Barriers and Facilitators to Colorectal Cancer Screening Among Rural Women in Community Clinics by Heath Literacy
Background: Rural women lag rural men and urban women in colon cancer (CRC) screening completion. Objective: To identify rural female patients’ knowledge, beliefs, barriers, self-efficacy, prior recommendation and completion of CRC screening using an FOBT and to compare these factors by health literacy (HL) level.
Methods: This descriptive study was conducted between 2015 and 2016 in 4 rural community clinics in South Lousiana. Patients overdue for screening were given a structured interview by a research assistant.

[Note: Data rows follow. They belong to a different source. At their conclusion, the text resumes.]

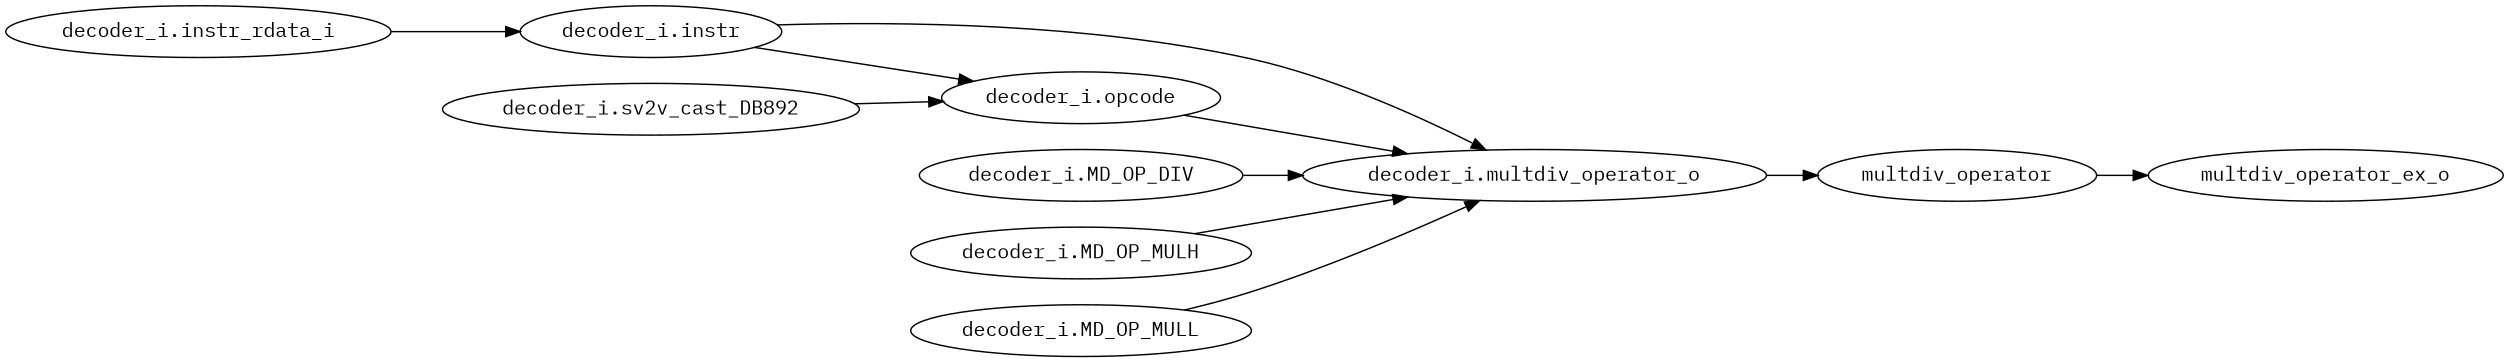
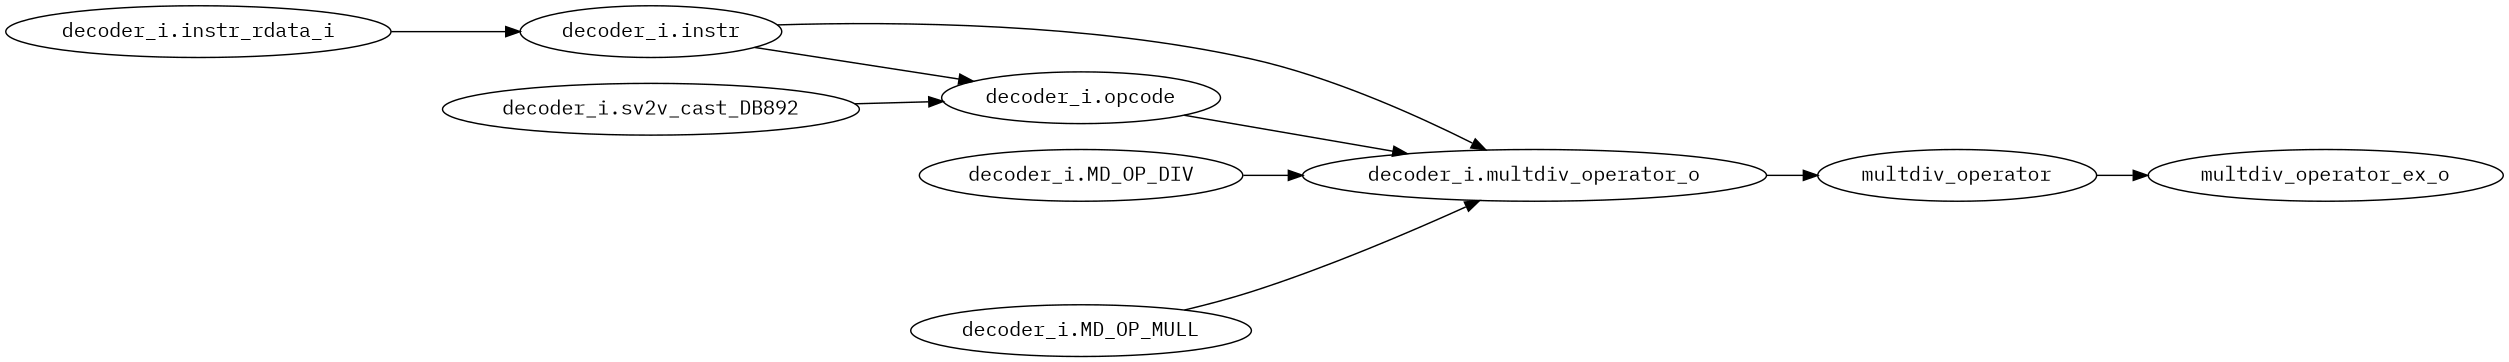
  strict digraph {
    fontname="IBM Plex Mono"
    rankdir=LR
    node [complexity=6 fontname="IBM Plex Mono" importance=0.0250976581259 rank=0.00418294302099]
    edge [fontname="IBM Plex Mono"]
    "decoder_i.instr_rdata_i" [complexity=8 importance=0.100955607017 rank=0.0126194508771]
    "decoder_i.instr" [importance=0.0990856452357 rank=0.016514274206]
    "decoder_i.multdiv_operator_o" [complexity=2 importance=0.0118008477177 rank=0.00590042385887]
    "decoder_i.opcode" [complexity=3 importance=0.0966547146656 rank=0.0322182382219]
    "decoder_i.MD_OP_DIV"
    multdiv_operator [complexity=2 importance=0.00719450822196 rank=0.00359725411098]
    multdiv_operator_ex_o [complexity=0 importance=0.00339559280683 rank=0.0]
    "decoder_i.sv2v_cast_DB892" [importance=0.0981506773561 rank=0.016358446226]
-   "decoder_i.MD_OP_MULH" [complexity=8 importance=0.0368985058437 rank=0.00461231323046]
    "decoder_i.MD_OP_MULL"
    "decoder_i.instr_rdata_i" -> "decoder_i.instr"
    "decoder_i.instr" -> "decoder_i.multdiv_operator_o"
    "decoder_i.instr" -> "decoder_i.opcode"
    "decoder_i.multdiv_operator_o" -> multdiv_operator
    "decoder_i.opcode" -> "decoder_i.multdiv_operator_o"
    "decoder_i.MD_OP_DIV" -> "decoder_i.multdiv_operator_o"
    multdiv_operator -> multdiv_operator_ex_o
    "decoder_i.sv2v_cast_DB892" -> "decoder_i.opcode"
-   "decoder_i.MD_OP_MULH" -> "decoder_i.multdiv_operator_o"
    "decoder_i.MD_OP_MULL" -> "decoder_i.multdiv_operator_o"
  }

Results: 339 women were enrolled, mean age 58.5, 32% had limited HL, 66% were African American. Most (91.7%) had heard of CRC, yet only 71% knew of any CRC screening tests. Women with adequate HL had greater knowledge of specific tests than those with limited HL (78.4% vs 56.6%, p<0.001). Only 25.7% had been given information on CRC testing; those with adequate HL were more likely to have received information (30.1% vs 16.8%; p=0.017). Most women (93.2%) indicated they would want to know if they had CRC, while 72.2% reported a provider had recommended CRC screening. Only 24.9% said a healthcare provider had ever given them an FOBT or that they had ever completed an FOBT (22.7%). There were no differences in women’s report of recommendation or completion by HL level. Self-efficacy for completing an FOBT was high; over 90% indicated they could get an FOBT, complete it and mail results to the lab. Level of confidence did not vary by literacy. Three of the four barrier items varied by HL with women with low HL being more likely to fear doing an FOBT because they thought FOBT instructions would be confusing (p=0.002), doing the test would be embarrassing (p=0.025) or messy (p=0.057).
Conclusion: Rural women are receptive to CRC screening and view FOBTs as effective. Rural community clinics need to provide low cost FOBTs with literacy, gender and culturally appropriate information.